Hume’s problem of causation takes a similar form to the problem of induction: Causes are not things we can perceive, just as we could not perceive a principle of induction, so we can’t have knowledge of them from experience—yet since they are a thing in the world, we can’t have a priori knowledge of them either. In very brief outline: For an event to be the cause of another, there has to be a special kind of relation between them, a ‘necessary connexion’ which specifies that the one will always be followed by the other. The relation is unknowable by experience, says Hume, because all we actually perceive is regular succession––certain events continually following certain others (a billiard ball always moving when hit, say). We can’t perceive the relation, so our need to posit it is psychological, and irrational.
Has no progress been made since Hume formulated this problem? Popper pointed out in Objective Knowledge that the problem of causation, while similar in form and even taken by Kant to be the same thing as the problem of induction, is directly refuted by Hume’s ‘negative’ solution to the latter. It is irrational to posit causes only if we assume that knowledge is revealed to us by experience—the ‘bucket theory of knowledge’. In the rest of the aforementioned book, Popper sets out an alternative theory of knowledge that does not require the illogical form of inference that Hume himself rejected. According to this alternative, there is no problem in conjecturing a causal relation, for whatever reason, and seeing if it stands up to criticism (empirical or otherwise).

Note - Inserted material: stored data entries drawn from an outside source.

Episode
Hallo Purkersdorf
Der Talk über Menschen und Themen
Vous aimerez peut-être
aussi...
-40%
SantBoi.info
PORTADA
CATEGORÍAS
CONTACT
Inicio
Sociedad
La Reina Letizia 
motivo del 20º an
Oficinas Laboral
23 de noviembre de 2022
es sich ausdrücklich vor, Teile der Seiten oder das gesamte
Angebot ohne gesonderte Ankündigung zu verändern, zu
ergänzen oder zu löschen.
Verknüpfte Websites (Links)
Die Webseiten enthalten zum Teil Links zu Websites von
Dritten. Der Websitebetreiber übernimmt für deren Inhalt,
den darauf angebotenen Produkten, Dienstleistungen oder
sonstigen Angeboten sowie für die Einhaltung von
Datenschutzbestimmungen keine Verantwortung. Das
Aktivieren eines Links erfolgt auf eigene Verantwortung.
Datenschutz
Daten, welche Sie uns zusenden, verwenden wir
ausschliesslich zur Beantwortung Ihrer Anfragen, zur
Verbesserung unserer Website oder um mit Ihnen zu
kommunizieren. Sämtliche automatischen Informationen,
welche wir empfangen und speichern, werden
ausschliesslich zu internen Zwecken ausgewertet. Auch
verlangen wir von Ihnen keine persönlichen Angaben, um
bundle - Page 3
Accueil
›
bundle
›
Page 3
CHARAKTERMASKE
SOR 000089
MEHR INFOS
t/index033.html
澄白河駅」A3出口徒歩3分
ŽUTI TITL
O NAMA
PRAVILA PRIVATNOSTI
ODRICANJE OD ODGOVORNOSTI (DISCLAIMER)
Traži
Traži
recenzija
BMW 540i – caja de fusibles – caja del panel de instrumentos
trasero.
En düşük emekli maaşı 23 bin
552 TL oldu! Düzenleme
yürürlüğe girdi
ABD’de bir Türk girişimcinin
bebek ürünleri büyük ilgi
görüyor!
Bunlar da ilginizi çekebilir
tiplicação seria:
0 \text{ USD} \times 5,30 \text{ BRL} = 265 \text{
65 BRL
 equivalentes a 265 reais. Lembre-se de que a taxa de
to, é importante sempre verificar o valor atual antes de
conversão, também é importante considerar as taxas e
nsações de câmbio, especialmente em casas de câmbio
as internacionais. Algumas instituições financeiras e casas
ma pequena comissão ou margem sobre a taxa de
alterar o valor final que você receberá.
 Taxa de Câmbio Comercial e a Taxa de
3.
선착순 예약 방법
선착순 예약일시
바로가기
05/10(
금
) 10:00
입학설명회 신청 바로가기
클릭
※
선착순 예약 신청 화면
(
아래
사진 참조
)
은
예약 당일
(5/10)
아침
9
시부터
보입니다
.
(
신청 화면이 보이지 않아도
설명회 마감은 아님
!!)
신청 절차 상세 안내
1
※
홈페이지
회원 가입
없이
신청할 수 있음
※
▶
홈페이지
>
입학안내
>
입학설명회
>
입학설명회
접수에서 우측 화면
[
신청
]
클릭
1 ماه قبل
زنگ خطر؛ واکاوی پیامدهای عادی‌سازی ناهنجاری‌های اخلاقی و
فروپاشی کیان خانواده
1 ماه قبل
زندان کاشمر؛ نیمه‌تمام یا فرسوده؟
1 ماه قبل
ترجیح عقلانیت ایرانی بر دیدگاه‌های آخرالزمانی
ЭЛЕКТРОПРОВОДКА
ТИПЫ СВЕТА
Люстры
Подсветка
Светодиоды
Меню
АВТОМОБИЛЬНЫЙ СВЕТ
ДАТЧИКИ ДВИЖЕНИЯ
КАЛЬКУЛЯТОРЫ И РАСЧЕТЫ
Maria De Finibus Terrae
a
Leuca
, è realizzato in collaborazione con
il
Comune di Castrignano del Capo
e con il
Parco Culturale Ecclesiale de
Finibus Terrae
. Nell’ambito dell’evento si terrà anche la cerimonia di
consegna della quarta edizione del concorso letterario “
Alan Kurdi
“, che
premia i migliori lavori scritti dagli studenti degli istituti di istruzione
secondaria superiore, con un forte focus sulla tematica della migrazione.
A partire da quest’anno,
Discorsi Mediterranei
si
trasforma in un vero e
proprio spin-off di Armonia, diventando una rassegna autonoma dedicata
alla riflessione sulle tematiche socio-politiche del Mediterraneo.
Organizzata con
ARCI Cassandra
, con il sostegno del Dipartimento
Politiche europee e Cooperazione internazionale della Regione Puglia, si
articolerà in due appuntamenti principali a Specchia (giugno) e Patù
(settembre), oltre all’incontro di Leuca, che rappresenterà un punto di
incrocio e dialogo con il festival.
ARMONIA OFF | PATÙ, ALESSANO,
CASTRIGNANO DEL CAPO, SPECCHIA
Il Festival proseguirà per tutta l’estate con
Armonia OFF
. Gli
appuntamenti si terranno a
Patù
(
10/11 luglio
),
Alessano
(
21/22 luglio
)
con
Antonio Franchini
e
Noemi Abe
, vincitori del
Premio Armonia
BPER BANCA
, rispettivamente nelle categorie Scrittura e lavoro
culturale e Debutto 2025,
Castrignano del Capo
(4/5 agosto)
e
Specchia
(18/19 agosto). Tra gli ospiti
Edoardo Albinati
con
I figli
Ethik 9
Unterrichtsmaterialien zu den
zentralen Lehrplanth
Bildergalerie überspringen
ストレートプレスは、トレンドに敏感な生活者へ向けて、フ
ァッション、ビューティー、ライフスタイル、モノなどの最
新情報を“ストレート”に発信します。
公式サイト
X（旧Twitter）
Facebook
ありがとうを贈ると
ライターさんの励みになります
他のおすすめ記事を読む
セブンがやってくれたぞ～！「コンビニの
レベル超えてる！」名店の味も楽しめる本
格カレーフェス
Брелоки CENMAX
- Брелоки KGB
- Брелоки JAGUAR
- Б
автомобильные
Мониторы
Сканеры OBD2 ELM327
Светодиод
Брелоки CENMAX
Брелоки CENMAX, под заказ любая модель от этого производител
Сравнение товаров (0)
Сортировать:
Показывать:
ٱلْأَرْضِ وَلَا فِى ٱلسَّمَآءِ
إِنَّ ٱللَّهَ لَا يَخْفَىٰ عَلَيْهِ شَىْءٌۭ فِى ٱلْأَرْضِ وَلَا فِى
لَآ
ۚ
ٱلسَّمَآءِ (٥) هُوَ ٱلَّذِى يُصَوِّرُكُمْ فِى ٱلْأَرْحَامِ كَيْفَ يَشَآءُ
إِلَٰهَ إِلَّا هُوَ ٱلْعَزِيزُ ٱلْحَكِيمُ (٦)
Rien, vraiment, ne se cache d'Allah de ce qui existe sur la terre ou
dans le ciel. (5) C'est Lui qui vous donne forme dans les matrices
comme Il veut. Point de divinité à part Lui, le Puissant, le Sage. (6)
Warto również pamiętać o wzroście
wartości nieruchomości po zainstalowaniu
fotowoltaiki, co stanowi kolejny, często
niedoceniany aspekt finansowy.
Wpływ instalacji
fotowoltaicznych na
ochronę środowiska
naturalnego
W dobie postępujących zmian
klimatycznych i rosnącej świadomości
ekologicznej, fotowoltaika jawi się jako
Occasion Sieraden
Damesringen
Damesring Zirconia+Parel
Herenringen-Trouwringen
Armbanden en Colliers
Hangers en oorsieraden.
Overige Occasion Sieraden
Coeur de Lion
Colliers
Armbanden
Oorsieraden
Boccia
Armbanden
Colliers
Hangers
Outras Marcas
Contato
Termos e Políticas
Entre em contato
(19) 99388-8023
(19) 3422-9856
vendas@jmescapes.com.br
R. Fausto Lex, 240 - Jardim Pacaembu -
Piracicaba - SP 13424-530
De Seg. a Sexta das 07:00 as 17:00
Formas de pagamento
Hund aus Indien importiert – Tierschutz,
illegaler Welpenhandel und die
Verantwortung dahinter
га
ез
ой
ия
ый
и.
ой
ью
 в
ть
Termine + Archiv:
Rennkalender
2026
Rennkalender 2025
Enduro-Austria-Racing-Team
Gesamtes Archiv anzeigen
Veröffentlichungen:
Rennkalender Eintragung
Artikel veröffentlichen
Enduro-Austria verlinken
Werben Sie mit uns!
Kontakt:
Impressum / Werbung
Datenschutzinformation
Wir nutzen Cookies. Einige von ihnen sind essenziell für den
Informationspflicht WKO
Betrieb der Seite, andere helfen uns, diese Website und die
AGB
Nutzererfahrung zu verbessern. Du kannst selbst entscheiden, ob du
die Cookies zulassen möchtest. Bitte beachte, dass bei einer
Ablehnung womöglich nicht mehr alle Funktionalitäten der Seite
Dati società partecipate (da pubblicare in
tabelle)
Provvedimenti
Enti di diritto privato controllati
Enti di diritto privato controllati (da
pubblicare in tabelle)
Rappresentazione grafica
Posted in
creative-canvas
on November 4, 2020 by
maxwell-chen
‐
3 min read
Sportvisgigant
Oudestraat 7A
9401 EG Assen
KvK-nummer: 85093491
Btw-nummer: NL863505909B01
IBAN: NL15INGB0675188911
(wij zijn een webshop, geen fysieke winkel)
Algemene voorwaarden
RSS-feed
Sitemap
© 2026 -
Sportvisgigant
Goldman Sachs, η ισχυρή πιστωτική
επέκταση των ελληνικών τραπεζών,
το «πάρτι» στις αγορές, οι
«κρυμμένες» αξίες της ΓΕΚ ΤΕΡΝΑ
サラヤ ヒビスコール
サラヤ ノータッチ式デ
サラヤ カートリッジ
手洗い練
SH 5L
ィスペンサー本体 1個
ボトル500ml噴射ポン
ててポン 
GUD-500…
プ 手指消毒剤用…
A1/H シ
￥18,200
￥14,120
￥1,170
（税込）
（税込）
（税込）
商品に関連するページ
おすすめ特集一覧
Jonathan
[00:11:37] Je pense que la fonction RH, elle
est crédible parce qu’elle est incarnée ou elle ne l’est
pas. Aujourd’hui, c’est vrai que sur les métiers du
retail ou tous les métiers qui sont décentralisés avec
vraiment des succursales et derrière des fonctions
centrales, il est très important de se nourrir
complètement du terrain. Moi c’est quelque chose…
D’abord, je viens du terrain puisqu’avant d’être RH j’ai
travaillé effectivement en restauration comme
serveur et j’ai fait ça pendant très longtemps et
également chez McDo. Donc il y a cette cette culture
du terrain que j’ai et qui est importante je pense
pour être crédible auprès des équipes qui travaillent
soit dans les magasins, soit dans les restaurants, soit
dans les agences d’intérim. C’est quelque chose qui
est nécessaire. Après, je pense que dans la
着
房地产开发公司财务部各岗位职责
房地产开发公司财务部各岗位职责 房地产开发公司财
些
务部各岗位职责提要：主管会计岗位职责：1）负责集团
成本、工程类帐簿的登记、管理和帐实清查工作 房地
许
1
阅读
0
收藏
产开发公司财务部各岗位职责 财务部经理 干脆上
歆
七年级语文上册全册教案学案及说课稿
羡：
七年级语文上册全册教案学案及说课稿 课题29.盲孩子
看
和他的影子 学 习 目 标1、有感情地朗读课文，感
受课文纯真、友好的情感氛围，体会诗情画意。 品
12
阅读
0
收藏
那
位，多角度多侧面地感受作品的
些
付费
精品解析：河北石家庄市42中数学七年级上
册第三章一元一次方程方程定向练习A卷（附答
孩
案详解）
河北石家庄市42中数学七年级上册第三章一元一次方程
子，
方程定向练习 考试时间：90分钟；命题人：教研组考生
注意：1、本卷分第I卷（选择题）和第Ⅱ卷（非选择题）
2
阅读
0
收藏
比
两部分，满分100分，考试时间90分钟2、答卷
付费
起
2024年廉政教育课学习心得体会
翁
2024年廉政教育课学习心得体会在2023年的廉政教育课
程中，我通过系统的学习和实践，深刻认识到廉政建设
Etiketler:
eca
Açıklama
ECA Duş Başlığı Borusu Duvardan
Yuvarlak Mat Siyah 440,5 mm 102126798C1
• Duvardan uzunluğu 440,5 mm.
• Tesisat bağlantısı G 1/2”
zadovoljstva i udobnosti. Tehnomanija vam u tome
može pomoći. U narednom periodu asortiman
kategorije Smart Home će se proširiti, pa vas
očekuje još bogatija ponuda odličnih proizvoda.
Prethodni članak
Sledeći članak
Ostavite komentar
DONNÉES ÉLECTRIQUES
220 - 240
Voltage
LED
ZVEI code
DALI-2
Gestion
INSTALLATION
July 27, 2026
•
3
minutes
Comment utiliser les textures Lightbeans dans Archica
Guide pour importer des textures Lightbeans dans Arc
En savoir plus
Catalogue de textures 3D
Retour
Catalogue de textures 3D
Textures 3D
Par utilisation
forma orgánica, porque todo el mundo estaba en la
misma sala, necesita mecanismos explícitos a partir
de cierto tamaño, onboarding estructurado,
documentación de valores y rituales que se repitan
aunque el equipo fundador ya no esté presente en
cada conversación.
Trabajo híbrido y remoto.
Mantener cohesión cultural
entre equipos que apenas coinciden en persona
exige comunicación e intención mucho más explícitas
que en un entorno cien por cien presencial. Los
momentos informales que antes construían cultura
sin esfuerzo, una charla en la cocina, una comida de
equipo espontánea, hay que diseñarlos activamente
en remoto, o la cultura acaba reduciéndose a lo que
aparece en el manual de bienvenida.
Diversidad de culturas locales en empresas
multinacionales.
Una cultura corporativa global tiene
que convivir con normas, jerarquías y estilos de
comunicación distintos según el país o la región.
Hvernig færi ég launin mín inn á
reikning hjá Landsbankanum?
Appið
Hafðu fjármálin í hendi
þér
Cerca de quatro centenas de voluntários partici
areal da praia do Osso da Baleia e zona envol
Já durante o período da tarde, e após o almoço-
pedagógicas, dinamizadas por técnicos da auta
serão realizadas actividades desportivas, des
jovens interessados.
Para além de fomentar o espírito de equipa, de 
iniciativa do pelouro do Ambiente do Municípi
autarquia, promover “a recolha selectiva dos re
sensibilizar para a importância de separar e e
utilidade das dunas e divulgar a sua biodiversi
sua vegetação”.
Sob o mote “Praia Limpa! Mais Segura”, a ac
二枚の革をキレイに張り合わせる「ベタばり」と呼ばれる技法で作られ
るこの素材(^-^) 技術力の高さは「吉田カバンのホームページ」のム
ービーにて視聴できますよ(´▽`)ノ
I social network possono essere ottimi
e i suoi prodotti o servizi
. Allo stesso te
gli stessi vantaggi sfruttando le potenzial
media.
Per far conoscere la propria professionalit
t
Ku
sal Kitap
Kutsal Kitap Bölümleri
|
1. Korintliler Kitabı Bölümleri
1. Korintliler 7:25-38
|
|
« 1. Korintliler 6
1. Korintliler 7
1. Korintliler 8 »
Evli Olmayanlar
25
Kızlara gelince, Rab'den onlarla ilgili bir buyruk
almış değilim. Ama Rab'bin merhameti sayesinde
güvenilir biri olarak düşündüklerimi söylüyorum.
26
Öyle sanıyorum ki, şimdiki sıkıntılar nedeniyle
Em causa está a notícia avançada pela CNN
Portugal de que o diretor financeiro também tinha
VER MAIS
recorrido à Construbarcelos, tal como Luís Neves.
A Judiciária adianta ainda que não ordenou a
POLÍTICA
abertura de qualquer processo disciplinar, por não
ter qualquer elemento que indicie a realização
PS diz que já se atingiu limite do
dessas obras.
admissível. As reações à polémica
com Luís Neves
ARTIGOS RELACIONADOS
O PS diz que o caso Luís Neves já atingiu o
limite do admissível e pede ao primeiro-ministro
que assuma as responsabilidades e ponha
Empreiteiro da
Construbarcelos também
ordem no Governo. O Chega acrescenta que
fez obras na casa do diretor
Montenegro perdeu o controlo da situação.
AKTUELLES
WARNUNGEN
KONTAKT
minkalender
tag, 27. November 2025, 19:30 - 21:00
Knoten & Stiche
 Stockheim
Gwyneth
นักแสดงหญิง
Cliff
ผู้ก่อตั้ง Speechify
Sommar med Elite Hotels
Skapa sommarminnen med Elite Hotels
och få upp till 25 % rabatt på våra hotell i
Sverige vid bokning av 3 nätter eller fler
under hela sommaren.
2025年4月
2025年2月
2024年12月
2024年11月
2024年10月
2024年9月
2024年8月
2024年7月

There is no causality—there is only explanation
So that’s an extremely important respect in which progress has been made. Meanwhile, contemporary philosophers have come up with various theories of the nature of causality. Broadly these can be either mechanistic or difference-making, and either monistic or pluralistic. All of them—including, I suspect, the pluralistic accounts—commit the same basic error: namely, in thinking that there is even a problem to be solved here. They assume that there is a thing in the world called causality or a ‘law of causality’ that universally relates events—or in the case of pluralistic accounts, they assume that there are a few such ‘laws’ for different types of events. Both assumptions are wrong, because causes are simply parts of our explanations** of certain phenomena. Clearly we have different kinds of explanations in different fields. Causes in economics are not the same thing as causes in physics, just as explanations in economics draw on different knowledge from those in physics. The attempt to find a relation common to both fields, or even to define one relation that applies automatically in one and a different kind of relation that applies in the other, is not an interesting problem to solve, because it divorces causes from their explanatory roles. And sometimes we don’t even need causes. They are inapplicable at the level of microscopic physics, for example. F. Russo and J. Williamson recently put forward an ‘epistemic theory of causality', which says, perhaps in agreement with me, that the distinction between mechanistic and difference-making causality is a false dichotomy. There are different kinds of evidence of causality, they say, and it is improper to try to infer causal laws beyond that evidence: “Causality is just the result of this epistemology.” I hope to criticise this alternative in a later post. For now, there is no law of causality: There is only a concept of causality that functions as an explanatory tool.
*Viz a planned departure from the syllabus to opine in an honest way that is generally more interesting than the rest of the lecture.** By ‘explanation’ I simply mean accounts of what exists, what it does, and how and why.